Preoperative BMI is an independent prognostic factor for stage I NSCLC patients after resection, with overweight patients having a favorable prognosis.
体重指数(BMI)与肺癌风险呈U型关联。然而,BMI对预后的影响存在争议。这项回顾性研究旨在探讨BMI对I期非小细胞肺癌(NSCLC)患者手术切除后生存的影响。
总共624例接受根治性切除的连续I期NSCLC患者根据其BMI分为四组:体重过轻(BMI<18.5kg/m)、正常体重(BMI=18.5-22.4kg/m)、超重(BMI=22.5-28.0kg/m)和肥胖(BMI>28.0kg/m)。使用Kaplan-Meier法和Cox比例风险模型评估BMI对无进展生存期(PFS)和总生存期(OS)的影响。每组术后并发症采用卡方检验或Fisher精确检验进行分析。
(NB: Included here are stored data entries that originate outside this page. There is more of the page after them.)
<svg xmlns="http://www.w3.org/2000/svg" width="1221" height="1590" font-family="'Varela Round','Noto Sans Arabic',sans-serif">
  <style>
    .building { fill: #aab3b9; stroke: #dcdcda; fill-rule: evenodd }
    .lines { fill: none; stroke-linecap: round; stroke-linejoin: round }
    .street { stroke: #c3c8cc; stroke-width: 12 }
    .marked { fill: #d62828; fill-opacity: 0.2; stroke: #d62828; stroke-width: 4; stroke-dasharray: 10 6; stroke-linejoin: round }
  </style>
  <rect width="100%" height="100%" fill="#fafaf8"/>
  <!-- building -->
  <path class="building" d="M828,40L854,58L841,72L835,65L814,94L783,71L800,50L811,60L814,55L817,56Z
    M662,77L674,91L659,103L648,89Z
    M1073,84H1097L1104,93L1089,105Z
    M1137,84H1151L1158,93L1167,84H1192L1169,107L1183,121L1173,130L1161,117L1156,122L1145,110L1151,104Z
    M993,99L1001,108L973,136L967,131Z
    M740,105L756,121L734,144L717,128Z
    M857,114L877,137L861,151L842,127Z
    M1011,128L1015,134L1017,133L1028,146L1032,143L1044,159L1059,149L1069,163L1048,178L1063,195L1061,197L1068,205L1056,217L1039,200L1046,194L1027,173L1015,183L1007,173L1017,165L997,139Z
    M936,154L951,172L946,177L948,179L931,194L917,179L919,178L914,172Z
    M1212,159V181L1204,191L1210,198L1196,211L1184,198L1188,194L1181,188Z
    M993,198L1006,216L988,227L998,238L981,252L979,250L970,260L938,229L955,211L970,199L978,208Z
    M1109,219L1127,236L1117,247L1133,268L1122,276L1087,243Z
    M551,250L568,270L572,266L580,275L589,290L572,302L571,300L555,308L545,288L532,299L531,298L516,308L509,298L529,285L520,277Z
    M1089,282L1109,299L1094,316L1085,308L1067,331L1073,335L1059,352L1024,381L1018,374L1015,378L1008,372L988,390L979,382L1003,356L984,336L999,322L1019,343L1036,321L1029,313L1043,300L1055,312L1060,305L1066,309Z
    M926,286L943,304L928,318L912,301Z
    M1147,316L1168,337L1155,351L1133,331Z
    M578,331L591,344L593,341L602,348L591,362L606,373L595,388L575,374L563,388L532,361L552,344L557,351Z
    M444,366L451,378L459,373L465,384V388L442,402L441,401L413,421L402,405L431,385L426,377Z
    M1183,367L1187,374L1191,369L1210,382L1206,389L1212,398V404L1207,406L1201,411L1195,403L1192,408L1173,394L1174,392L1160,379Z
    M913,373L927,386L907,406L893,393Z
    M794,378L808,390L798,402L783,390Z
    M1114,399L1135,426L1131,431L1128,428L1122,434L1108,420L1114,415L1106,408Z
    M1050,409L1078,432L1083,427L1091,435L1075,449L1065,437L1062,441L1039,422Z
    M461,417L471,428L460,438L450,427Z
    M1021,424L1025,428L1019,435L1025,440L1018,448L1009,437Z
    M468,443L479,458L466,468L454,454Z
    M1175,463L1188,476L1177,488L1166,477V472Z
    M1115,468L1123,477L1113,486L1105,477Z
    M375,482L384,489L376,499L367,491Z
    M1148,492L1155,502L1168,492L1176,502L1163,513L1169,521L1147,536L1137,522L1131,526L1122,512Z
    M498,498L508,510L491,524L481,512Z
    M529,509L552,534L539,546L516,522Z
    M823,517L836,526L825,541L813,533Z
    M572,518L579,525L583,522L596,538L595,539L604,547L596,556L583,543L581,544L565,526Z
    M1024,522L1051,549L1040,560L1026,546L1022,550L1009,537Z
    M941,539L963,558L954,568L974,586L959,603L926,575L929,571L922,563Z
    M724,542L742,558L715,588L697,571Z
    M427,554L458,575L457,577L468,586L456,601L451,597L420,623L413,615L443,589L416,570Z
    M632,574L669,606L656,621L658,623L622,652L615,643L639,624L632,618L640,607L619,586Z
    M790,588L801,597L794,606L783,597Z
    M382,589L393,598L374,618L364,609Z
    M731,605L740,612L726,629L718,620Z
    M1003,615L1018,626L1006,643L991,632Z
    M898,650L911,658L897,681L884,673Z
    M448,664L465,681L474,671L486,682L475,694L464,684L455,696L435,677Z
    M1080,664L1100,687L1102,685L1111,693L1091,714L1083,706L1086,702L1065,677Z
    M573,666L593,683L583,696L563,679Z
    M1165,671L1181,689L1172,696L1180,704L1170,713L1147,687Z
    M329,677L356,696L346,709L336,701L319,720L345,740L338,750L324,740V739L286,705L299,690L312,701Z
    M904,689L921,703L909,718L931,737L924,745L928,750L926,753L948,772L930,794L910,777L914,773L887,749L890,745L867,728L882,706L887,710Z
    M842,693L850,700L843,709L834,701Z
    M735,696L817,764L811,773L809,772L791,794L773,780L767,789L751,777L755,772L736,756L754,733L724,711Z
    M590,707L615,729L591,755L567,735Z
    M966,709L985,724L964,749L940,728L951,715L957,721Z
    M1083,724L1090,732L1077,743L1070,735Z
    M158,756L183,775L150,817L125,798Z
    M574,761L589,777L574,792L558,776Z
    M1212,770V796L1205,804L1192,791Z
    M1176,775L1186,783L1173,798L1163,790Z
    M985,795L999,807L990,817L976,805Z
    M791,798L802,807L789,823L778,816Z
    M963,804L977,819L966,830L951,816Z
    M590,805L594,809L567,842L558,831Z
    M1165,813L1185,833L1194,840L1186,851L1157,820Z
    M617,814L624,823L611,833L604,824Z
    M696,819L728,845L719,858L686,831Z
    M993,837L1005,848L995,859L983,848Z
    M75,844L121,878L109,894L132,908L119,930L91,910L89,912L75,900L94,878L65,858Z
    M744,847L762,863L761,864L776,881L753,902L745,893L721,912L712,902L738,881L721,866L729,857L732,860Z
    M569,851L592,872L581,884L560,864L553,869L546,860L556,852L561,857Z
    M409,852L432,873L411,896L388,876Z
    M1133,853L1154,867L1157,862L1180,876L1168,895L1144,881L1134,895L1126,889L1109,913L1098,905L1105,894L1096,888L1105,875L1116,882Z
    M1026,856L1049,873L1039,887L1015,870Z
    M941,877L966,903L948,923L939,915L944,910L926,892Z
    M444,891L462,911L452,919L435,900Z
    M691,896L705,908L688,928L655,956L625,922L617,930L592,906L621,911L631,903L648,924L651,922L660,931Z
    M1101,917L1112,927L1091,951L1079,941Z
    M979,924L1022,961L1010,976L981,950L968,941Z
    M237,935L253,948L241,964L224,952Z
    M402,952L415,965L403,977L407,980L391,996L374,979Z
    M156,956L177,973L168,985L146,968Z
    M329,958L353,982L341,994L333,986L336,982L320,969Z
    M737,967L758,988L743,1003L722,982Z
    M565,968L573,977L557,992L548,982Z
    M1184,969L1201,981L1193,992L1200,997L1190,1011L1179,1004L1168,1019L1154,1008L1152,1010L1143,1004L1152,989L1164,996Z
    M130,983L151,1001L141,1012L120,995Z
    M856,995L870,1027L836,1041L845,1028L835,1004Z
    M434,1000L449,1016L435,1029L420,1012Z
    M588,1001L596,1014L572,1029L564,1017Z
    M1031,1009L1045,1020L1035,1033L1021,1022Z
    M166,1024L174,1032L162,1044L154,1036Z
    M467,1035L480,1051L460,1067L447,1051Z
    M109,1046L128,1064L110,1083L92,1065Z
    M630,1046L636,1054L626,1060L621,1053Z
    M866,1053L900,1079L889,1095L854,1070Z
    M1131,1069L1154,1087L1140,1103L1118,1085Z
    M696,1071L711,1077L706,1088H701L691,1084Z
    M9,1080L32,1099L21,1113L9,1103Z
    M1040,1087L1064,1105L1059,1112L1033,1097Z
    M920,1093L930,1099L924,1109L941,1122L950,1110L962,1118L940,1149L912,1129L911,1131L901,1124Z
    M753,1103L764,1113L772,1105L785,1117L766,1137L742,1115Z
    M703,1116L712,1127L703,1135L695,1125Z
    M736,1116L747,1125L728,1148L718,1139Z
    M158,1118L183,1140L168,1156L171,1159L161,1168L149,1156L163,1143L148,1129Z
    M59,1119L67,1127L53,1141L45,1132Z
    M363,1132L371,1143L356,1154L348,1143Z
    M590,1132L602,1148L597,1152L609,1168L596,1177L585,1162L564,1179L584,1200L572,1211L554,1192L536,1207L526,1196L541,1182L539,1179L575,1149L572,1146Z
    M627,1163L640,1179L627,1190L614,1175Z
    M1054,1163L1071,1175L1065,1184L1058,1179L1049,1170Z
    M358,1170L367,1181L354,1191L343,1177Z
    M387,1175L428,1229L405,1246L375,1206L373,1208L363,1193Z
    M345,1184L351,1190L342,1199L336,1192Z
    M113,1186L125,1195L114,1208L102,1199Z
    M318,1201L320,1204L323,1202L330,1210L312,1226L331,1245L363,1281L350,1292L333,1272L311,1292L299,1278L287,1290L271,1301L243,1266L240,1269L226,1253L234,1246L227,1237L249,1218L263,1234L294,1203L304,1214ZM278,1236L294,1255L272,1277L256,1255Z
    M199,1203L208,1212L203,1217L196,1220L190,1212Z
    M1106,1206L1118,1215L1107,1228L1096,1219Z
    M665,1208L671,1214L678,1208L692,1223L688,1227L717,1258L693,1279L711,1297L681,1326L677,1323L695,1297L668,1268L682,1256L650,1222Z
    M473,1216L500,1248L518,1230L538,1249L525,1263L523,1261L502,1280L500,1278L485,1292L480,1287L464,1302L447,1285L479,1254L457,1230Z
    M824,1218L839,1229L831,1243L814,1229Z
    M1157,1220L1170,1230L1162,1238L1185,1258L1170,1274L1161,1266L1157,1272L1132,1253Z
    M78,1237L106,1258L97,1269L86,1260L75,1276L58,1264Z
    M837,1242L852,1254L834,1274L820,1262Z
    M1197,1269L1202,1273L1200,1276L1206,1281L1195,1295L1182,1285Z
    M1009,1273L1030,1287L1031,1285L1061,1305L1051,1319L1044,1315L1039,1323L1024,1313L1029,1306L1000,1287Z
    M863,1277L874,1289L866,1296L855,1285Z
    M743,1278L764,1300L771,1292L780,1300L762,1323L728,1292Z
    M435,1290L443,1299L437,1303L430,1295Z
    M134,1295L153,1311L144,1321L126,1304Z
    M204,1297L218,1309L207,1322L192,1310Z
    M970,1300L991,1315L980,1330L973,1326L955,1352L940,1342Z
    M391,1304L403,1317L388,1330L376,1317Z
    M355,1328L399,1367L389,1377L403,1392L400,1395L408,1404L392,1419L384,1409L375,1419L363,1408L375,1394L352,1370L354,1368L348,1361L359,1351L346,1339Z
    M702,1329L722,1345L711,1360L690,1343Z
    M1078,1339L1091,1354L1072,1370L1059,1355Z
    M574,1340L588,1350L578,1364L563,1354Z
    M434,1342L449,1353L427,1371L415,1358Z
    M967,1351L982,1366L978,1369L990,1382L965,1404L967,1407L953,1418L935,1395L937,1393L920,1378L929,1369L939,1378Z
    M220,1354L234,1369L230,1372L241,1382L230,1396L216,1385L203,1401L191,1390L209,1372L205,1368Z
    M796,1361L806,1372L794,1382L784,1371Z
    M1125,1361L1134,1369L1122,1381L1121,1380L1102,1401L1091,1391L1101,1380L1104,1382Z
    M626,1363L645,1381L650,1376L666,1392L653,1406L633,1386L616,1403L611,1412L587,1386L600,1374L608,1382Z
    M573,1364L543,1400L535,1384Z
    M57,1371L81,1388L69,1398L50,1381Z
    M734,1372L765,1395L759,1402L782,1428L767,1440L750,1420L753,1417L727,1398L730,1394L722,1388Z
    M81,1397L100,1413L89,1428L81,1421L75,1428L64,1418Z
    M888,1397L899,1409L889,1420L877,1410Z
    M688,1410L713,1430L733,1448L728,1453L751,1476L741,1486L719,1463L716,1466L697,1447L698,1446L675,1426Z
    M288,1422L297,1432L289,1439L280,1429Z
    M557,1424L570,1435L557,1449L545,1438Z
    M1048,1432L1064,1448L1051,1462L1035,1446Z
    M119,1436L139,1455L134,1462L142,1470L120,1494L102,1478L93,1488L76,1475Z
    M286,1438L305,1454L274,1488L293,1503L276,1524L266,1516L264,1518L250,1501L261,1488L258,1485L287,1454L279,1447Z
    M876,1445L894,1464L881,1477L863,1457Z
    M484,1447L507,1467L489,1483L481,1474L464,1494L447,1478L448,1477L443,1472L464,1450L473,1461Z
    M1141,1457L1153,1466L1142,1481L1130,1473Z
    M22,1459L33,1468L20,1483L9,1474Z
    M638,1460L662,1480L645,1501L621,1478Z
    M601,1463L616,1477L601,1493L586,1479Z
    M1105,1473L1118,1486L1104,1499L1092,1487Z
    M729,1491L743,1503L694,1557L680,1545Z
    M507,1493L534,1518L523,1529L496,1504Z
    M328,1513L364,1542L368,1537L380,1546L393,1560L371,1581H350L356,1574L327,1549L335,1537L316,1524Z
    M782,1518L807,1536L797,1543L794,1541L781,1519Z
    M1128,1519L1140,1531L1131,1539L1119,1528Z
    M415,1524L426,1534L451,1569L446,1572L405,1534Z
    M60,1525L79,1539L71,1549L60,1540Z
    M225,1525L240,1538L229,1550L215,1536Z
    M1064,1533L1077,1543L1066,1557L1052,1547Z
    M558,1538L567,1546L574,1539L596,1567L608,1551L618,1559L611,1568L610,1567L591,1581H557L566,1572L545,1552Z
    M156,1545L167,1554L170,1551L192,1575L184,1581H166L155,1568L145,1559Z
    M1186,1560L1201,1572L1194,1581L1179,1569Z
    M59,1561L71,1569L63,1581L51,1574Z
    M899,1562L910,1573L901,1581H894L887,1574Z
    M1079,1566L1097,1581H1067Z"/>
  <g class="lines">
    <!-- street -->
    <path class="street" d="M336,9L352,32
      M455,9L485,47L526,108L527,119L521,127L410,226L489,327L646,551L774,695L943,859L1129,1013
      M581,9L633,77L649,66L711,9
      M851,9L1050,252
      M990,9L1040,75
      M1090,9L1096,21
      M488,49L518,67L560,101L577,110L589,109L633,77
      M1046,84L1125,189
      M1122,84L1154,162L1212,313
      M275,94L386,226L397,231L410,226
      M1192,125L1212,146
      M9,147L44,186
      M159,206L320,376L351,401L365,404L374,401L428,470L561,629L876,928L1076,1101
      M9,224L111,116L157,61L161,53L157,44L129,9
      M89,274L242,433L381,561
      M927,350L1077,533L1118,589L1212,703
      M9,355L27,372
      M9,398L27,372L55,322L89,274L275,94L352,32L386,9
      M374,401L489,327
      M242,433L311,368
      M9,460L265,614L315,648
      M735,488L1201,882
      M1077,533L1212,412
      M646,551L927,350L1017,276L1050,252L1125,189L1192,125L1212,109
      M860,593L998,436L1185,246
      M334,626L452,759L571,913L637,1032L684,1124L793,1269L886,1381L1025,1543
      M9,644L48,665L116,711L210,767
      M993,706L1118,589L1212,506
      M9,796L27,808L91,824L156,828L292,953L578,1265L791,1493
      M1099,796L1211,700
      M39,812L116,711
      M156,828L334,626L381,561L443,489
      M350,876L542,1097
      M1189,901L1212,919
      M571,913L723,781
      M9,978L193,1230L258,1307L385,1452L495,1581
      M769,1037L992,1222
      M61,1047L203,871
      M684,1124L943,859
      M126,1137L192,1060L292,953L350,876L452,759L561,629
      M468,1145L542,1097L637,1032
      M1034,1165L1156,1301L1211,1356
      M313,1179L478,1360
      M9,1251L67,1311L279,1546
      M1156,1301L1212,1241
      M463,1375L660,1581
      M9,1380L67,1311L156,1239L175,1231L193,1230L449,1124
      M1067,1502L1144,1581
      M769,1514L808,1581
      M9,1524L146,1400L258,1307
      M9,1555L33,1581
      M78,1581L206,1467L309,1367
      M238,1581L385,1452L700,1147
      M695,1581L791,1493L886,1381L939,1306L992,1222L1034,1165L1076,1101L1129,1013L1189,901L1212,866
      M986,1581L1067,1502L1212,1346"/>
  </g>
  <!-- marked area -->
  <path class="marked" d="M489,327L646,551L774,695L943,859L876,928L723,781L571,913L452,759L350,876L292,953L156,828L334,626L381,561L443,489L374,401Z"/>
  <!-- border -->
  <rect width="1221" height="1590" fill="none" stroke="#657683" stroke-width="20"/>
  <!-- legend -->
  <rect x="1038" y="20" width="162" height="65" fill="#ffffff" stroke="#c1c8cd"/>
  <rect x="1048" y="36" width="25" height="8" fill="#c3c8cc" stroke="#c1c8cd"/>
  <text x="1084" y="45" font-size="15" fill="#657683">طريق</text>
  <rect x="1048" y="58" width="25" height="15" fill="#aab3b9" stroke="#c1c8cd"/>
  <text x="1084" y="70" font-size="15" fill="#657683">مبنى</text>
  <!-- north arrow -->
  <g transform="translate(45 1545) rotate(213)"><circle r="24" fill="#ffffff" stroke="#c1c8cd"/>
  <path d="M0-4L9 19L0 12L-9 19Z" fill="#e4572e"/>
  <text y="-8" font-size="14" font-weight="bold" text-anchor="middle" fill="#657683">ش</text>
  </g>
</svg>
单因素分析显示,超重组的PFS和OS比其他组更长(均P<0.05)。多因素分析显示,超重组的OS比其他组更长(与其他三组合并比较:风险比[HR]=1.87,95%置信区间[CI]1.30-2.68,P=0.003;与体重过轻组比较:HR=2.24,95%CI 1.18-4.25,P=0.013;与正常体重组比较:HR=1.58,95%CI 1.07-2.33,P=0.022;与肥胖组比较:HR=2.87,95%CI 1.48-5.59,P=0.002),但各组间PFS相似(HR=1.28,95%CI 0.97-1.68,P=0.080)。亚组分析显示,在T1a期(P=0.024)、T1b期(P=0.051)和T2a期(P=0.02)患者以及无吸烟史患者中,超重与OS延长相关(P=0.001)。超重患者术后并发症发生率较低,如呼吸衰竭(与体重过轻和肥胖组比较:P=0.014)、心肌梗死(与肥胖组比较:P=0.033)和围手术期死亡(与其他三组比较:P=0.016)。
术前BMI是I期NSCLC患者切除术后的独立预后因素,超重患者预后良好。